Le constituant ne peut pas s'en remettre à la seule bienveillance des partis
politiques pour réaliser l'égal accès des femmes et des hommes aux mandats et
fonctions. Le législateur doit prendre ses responsabilités comme il l'a fait,
par exemple, en imposant aux partis, par le biais de lois simples, des règles
afférentes au financement public.
Par conséquent, si les partis politiques doivent contribuer essentiellement à
l'égal accès des femmes et des hommes à la vie publique, ce ne peut être que
dans des conditions que la loi détermine.
On pourrait objecter qu'imposer une telle règle aux partis ce serait limiter
la liberté de choix des électeurs. Mais dois-je rappeler qu'au scrutin
proportionnel où les listes sont bloquées il n'y a pas plus de choix donné aux
électeurs de voter pour un tel ou une telle ?
M. Hilaire Flandre.
C'est bien vrai !
Mme Elisabeth Guigou,
garde des sceaux.
Cela n'a jamis soulevé de problème consitutionnel.
M. Jacques Larché,
président de la commission des lois.
Scrutin majoritaire !
Mme Elisabeth Guigou,
garde des sceaux.
Malgré le travail remarquable accompli par votre
commission et par son rapporteur, auquel je veux rendre hommage, la proposition
qu'elle présente ne me semble pas correspondre à la grande réforme voulue par
le Gouvernement et attendue avec impatience par l'ensemble du peuple français
qui ne comprend pas pourquoi les femmes ne peuvent avoir la place qui leur
revient dans la vie politique.
Mme Hélène Luc.
Très bien !
Mme Elisabeth Guigou,
garde des sceaux.
C'est pourquoi je vous demanderai d'adopter le texte
retenu par l'Assemblée nationale, qui me semble de nature à contribuer à la
modernisation de notre vie politique.
(Très bien ! et applaudissements sur
les travées socialistes et sur celles du groupe communiste républicain et
citoyen.)
M. le président.
La parole est à Mme le secrétaire d'Etat.

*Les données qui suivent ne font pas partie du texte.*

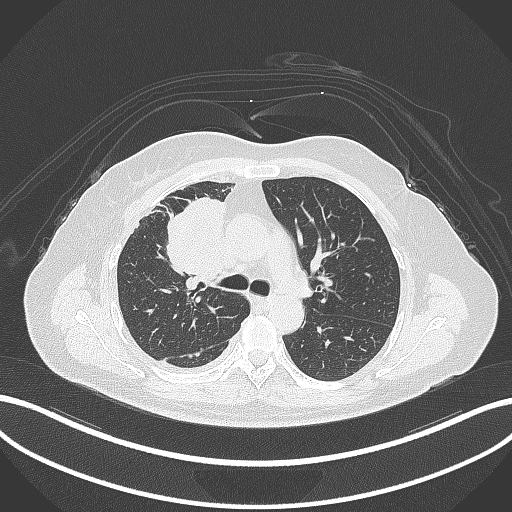
Chest CT, one axial slice; slice 183 of 305 in the series (ordered by position); 120 kVp; lung window (W 1500 / L -600 HU); 1 mm slice thickness; 512 × 512 image matrix. Patient: female, 52 years. From the clinical record (not read from this slice): clinical TNM (as recorded): T3 N1 M1.
Outlined on this slice (bounding box drawn by a radiologist):
- lung tumour (recorded histology: adenocarcinoma): bounding box <155,196,229,284> (left, top, right, bottom; pixels)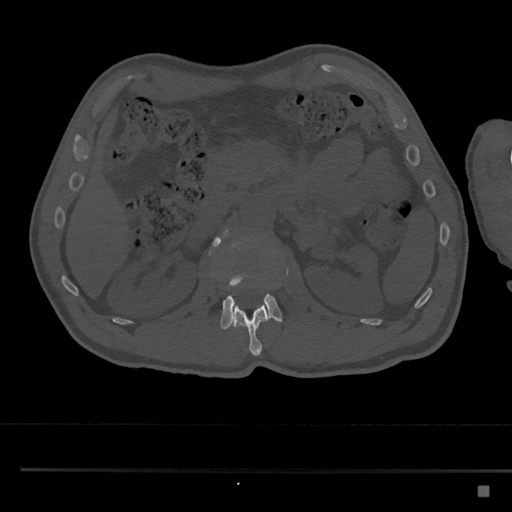
CT including the spine, one axial slice; bone window (W 1800 / L 400 HU); 0.5 mm slice thickness; 512 × 512 image matrix, field of view 391 × 391 mm. Patient: male, 59 years. From the clinical record (not read from this slice): primary cancer: prostate.
Outlined on this slice (semi-automatically segmented with operator editing):
- L1 vertebra: bounding box (x1, y1, x2, y2) in pixels: (233, 301, 269, 356)
- L2 vertebra: (209, 229, 282, 330)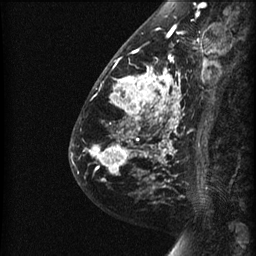
Breast MRI (dynamic contrast-enhanced), one sagittal slice. Position 20 of 60 along the scan axis. Dynamic contrast-enhanced series, image 2 of 3 at this slice position (ordered by acquisition). 1.5 T. TE 4.2 ms, TR 22.7 ms. 256 × 256 image matrix, field of view 180 × 180 mm. Female patient, age 48 years. Case-level facts recorded for this patient, not image findings: setting: breast cancer imaged before/during neoadjuvant chemotherapy; receptor status: triple-negative.
Outlined on this slice (semi-automatically segmented with operator editing):
- analysis volume of interest (the breast-tissue region the enhancement analysis was run in; not a lesion): bounding box (x1, y1, x2, y2) in pixels: (89, 27, 191, 180)
- tumour enhancement mask (voxels above the 90 % enhancement threshold inside the analysis volume of interest): (92, 27, 182, 174)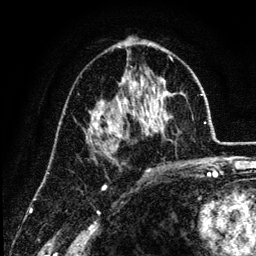
Breast MRI (dynamic contrast-enhanced), one axial slice. Position 73 of 134 along the scan axis. Cropped to one breast. Dynamic contrast-enhanced series, time point 2 of 6 at this slice position (early post-contrast). 3 T. TE 4.2 ms, TR 7.9 ms. 1.2 mm slice thickness. 256 × 256 image matrix, field of view 170 × 170 mm. Female patient.
Outlined on this slice (semi-automatically segmented with operator editing):
- enhancing-tissue mask used for the functional tumour volume (all voxels passing the contrast-enhancement thresholds inside the analysis volume; usually the tumour): bounding box [x1, y1, x2, y2] px = [86, 72, 182, 145]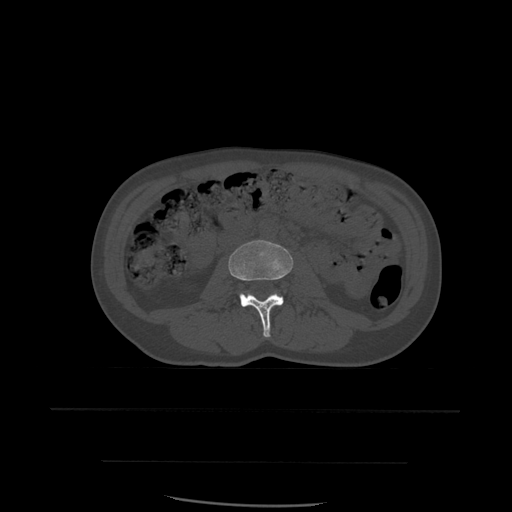
CT including the spine, one axial slice; position 194 of 574 along the scan axis; bone window (W 1800 / L 400 HU); 1.25 mm slice thickness; 512 × 512 image matrix, field of view 392 × 392 mm. Patient age 48 years. Case-level facts recorded for this patient, not image findings: primary cancer: lung.
Outlined on this slice (semi-automatic segmentation, software-assisted and operator-edited):
- L3 vertebra: bounding box [x1, y1, x2, y2] px = [229, 240, 293, 338]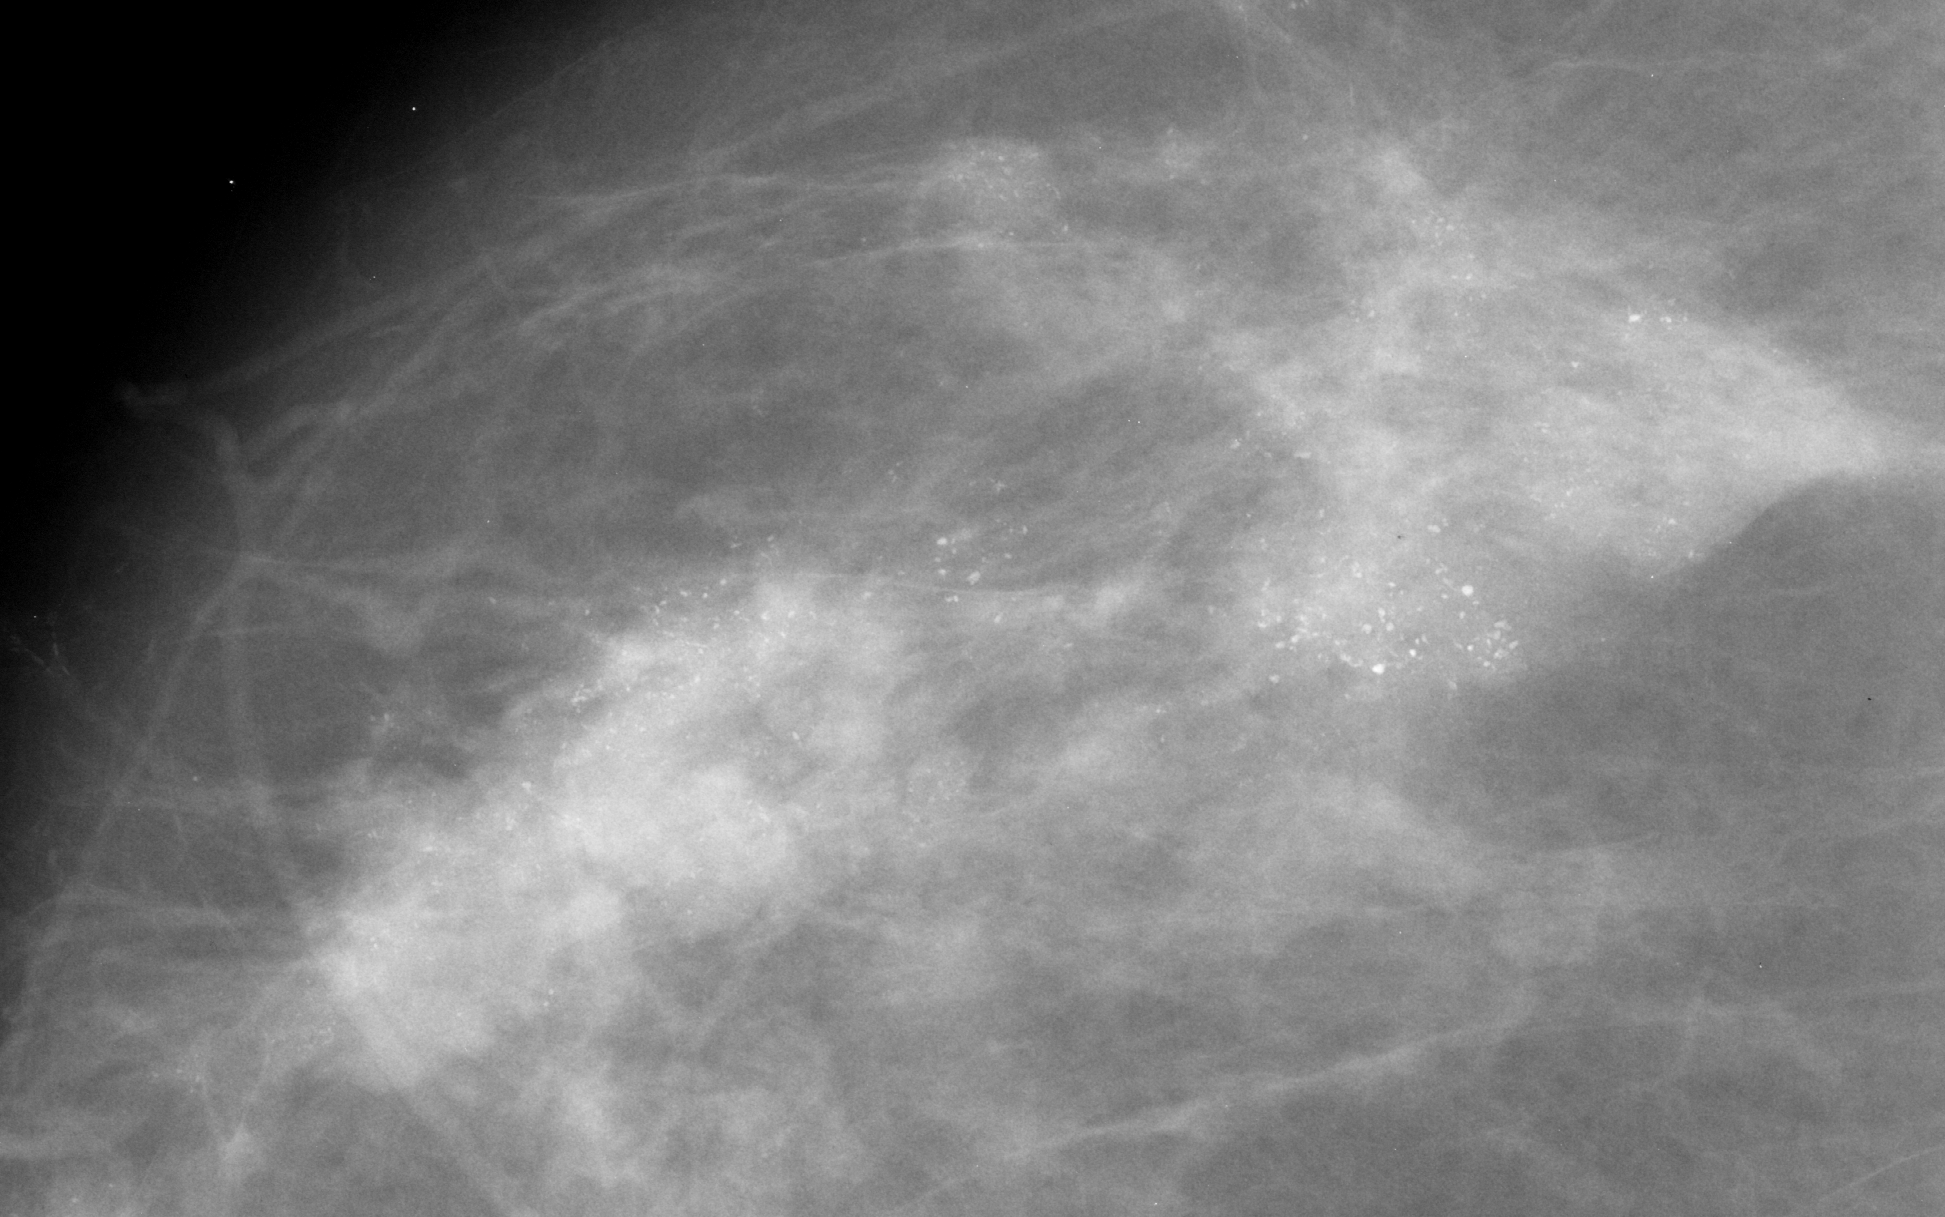
Cropped region of a digitized screen-film mammogram centred on a radiologist-marked abnormality; right breast; CC view; BI-RADS breast density category 2 (scale 1–4).
Calcifications, morphology pleomorphic, distribution regional; BI-RADS assessment category 5; pathology result (as recorded, not read from the image): malignant.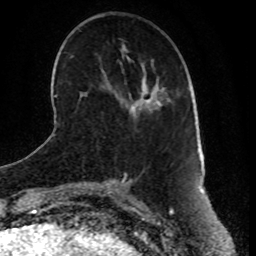
Breast MRI (dynamic contrast-enhanced), one axial slice; slice 25 of 80 in the series (ordered by position); cropped to one breast; dynamic contrast-enhanced series, time point 2 of 8 at this slice position (early post-contrast); 1.5 T; TE 4.2 ms, TR 7 ms; 256 × 256 image matrix, field of view 165 × 165 mm. Female patient.
Outlined on this slice (semi-automatic segmentation, software-assisted and operator-edited):
- enhancing-tissue mask used for the functional tumour volume (all voxels passing the contrast-enhancement thresholds inside the analysis volume; usually the tumour): bounding box <147,99,150,102> (left, top, right, bottom; pixels)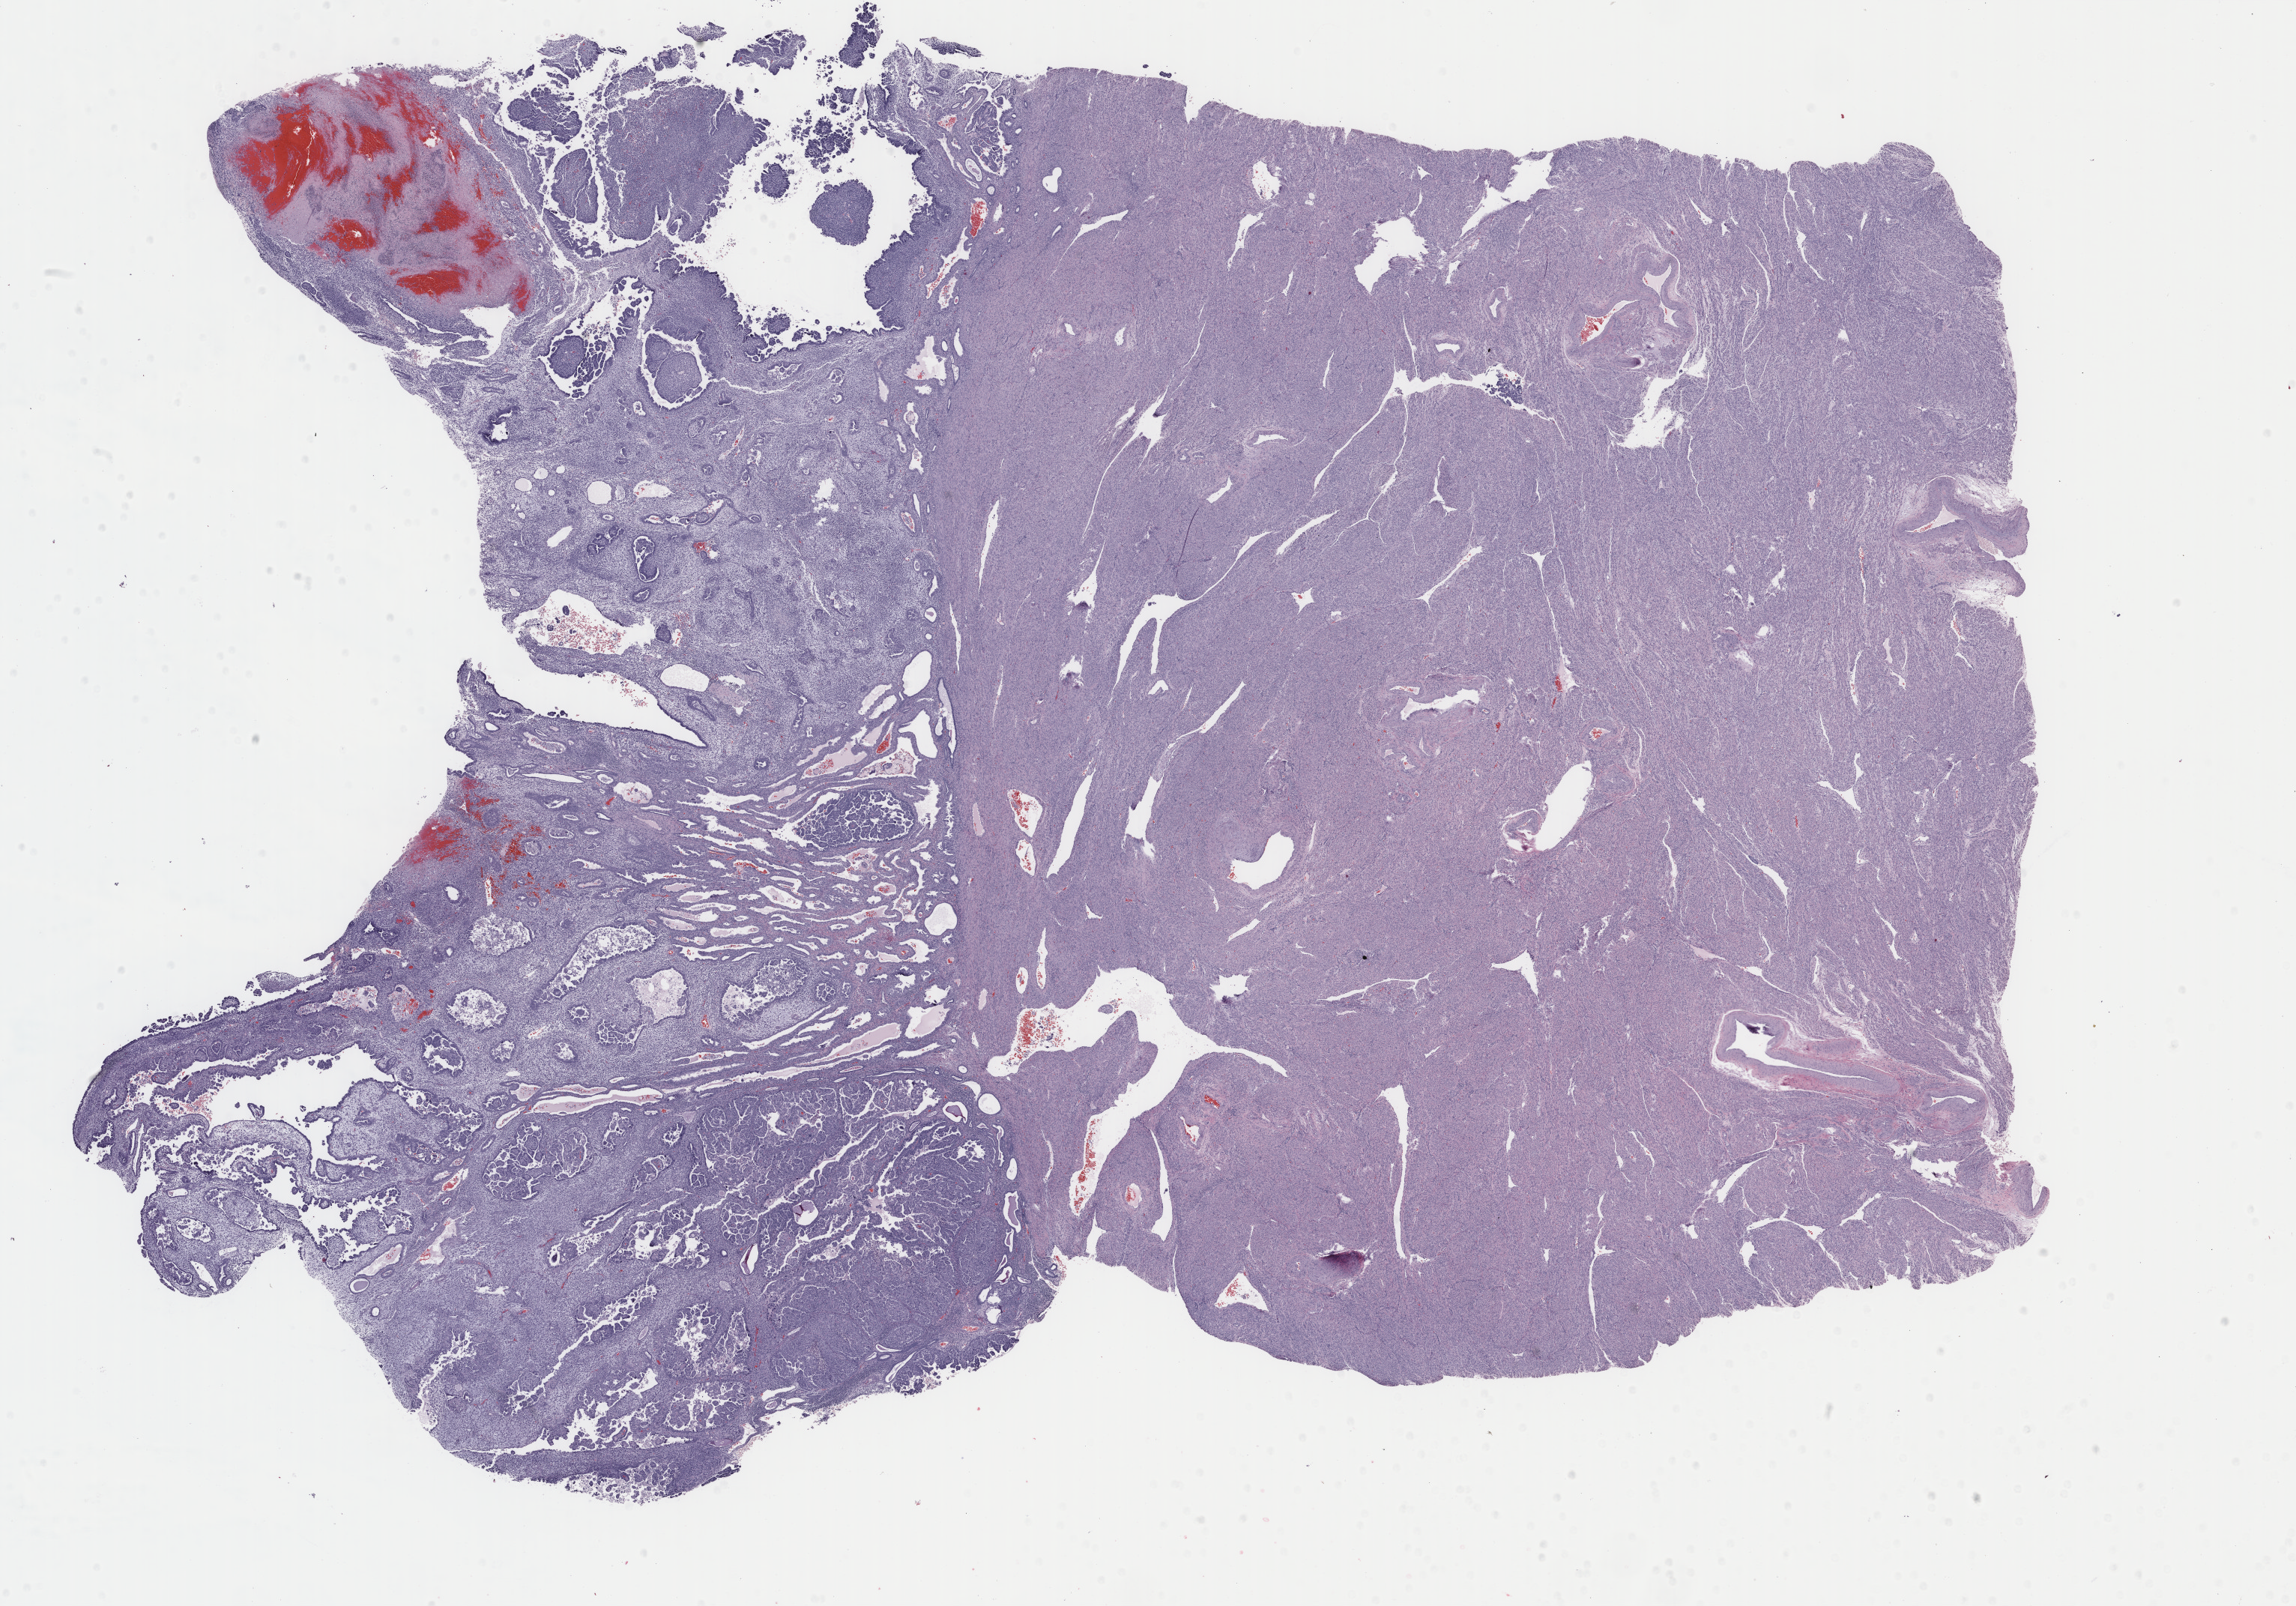
Whole-slide histology image, Hematoxylin and eosin (H&E) stained, whole scanned area (about 24.3 x 17.0 mm, acquisition: 40x scan) shown as a low-resolution overview, formalin-fixed paraffin-embedded (FFPE) diagnostic section, uterus, primary tumour sample. Female patient; age at initial diagnosis 54 years.
Lymph nodes positive (case pathology): 0 of 1 examined. FIGO stage: IIIC2. Diagnosis: Mullerian mixed tumor (endometrium).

(Mme Monique Cerisier-ben Guiga
applaudit.)
Mme Nicole Péry,
secrétaire d'Etat aux droits des femmes et à la formation professionnelle.
Monsieur le président, mesdames les sénatrices, messieurs les sénateurs, mon
propos s'inscrit en toute complémentarité de l'intervention que vient de faire,
avec talent et conviction, Mme Elisabeth Guigou.
La dimension historique de ce que l'on peut appeler « la marche des femmes »
permet de mieux comprendre le débat de ce jour sur l'égal accès des femmes et
des hommes aux mandats et fonctions, aux décisions politiques et, disons-le, au
partage du pouvoir.
Cette longue marche est jalonnée de noms de femmes et d'hommes célèbres pour
leur action. Le temps manquerait pour évoquer chaque mémoire. Je pourrais
choisir Olympe de Gouges et la célèbre phrase qu'elle a prononcée en 1791 : «
La femme a le droit de monter à l'échafaud, elle doit aussi avoir le droit de
monter à la tribune. »
Je pourrais également évoquer la mémoire de François Poulain de la Barre qui,
voilà trois cents ans, déclarait : « Toutes les lois semblent n'avoir été
faites que pour maintenir les hommes dans la position où ils sont. » Je
pourrais encore citer Condorcet qui, en 1787, parlant de l'exclusion des
femmes, affirmait : « Songez qu'il s'agit des droits de la moitié du genre
humain. »
Déjà en 1919, comme en 1938, le débat sur le droit de vote des femmes dans
cette assembée avait donné lieu à de vifs échanges pour se terminer en 1944,
comme l'a rappelé Mme Elisabeth Guigou, par une décision prise par ordonnance
!
Vous me permettrez de reprendre d'un mot l'argumentation juridique et
l'interrogation philosophique qu'un tel sujet sur l'égal accès des hommes et
des femmes aux responsabilités politiques mérite, argumentation et
interrogation qui sont très présentes depuis plusieurs semaines dans les
milieux concernés et dans la presse.
Une conception historique des droits universels, le débat sur la dialectique «
nature-culture » qui façonne la femme et qui a traversé la réflexion de mes
vingt ans, voire de mes trente ans, et la vôtre, j'en suis persuadée,
aboutissent aujourd'hui à un constat : rien n'a changé dans la représentation
du peuple, ou si peu.
Depuis des décennies, notre démocratie moderne débat sur le sujet. Chacun
s'exprime et, pendant ce temps, les femmes continuent à être aussi peu
nombreuses dans les assemblées parlementaires. Les chiffres ont été rappelés :
elles représentent 5 % des sénateurs et 11 % des députés.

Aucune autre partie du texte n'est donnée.